Hi there, we are Cardwell Farm. I am learning so much about chickens and gardening. I absolutely love it. Me and my husband started 3 years ago almost. We have a YouTube channel and Facebook devoted to our homestead/farm. Look us up. Cardwell Farm


----------



## robin416 (Sep 8, 2013)

Welcome Cardwell. I thought I was having sleep issues last night but I see you posted at 1:30. 

What kind of chickens are you raising? What else does your farm contain?


----------



## Cardwell Farm (Aug 11, 2020)

robin416 said:


> Welcome Cardwell. I thought I was having sleep issues last night but I see you posted at 1:30.
> 
> What kind of chickens are you raising? What else does your farm contain?


Hey there, we raise pure Speckled Sussex right now. We are trying to bring the breed numbers up in the USA. They are amazing birds. Great personalities, beautiful, good layers, good meat. It's just amazing.


----------



## Cardwell Farm (Aug 11, 2020)

Cardwell Farm said:


> Hey there, we raise pure Speckled Sussex right now. We are trying to bring the breed numbers up in the USA. They are amazing birds. Great personalities, beautiful, good layers, good meat. It's just amazing.


And yes I was having a horrible time trying to sleep


----------



## robin416 (Sep 8, 2013)

I took benadryl to keep from waking up all night scratching at fire ant bites. 

It seems to cause me serious sleep issues so I don't think I'll ever do that again. 

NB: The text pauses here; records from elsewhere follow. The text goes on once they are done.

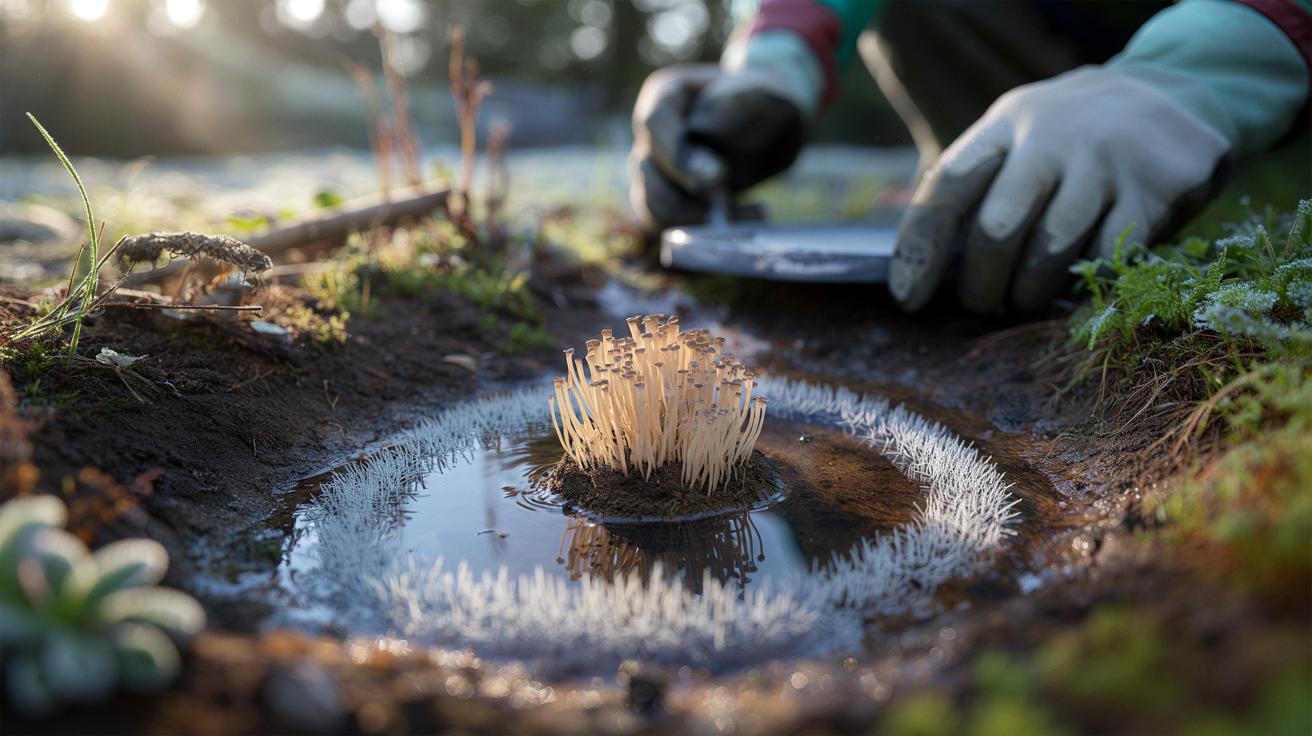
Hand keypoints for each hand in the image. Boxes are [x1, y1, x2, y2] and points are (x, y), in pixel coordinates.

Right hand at [628, 64, 807, 230]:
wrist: (770, 126)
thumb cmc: (766, 103)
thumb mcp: (765, 93)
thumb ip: (740, 103)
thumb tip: (704, 128)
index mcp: (667, 95)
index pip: (653, 124)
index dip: (678, 156)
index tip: (718, 176)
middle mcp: (652, 134)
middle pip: (647, 169)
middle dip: (687, 194)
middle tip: (728, 202)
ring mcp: (654, 169)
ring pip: (650, 203)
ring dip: (693, 219)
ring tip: (746, 214)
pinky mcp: (666, 199)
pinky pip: (664, 225)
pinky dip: (698, 233)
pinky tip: (739, 220)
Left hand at [890, 65, 1230, 312]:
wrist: (1176, 98)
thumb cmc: (1070, 144)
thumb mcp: (1018, 141)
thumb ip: (976, 192)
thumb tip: (920, 274)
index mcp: (1006, 122)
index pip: (947, 185)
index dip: (921, 248)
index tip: (908, 298)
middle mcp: (1053, 132)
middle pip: (996, 228)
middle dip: (980, 283)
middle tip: (981, 306)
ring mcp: (1108, 157)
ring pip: (1050, 251)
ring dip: (1030, 292)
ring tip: (1027, 299)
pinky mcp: (1158, 185)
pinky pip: (1107, 260)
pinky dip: (1085, 285)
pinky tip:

Speckled Sussex seem to be a favorite among a number of people. I'm surprised that the numbers are low at all.


----------



## Cardwell Farm (Aug 11, 2020)

Yes they are on the breed conservancy list. We sell hatching eggs all over the USA so hopefully we are helping them out


----------



## robin416 (Sep 8, 2013)

I guess that's one of those things where a breed is super popular then another comes along and the other is pushed to the back of the line.


----------



## Cardwell Farm (Aug 11, 2020)

It's so sad, but true. Now it's all about the Cornish cross. I'm all about heritage breeds.


----------



## robin416 (Sep 8, 2013)

Cornish Cross though is used for the table. For me it was raising Silkies and I can tell you there is no shortage of them. I think it's more a personal preference thing. I had other breeds but it was the Silkies that I found the best fit for me.


----------



## Cardwell Farm (Aug 11, 2020)

I absolutely loveeee silkies. Soo cute!


----------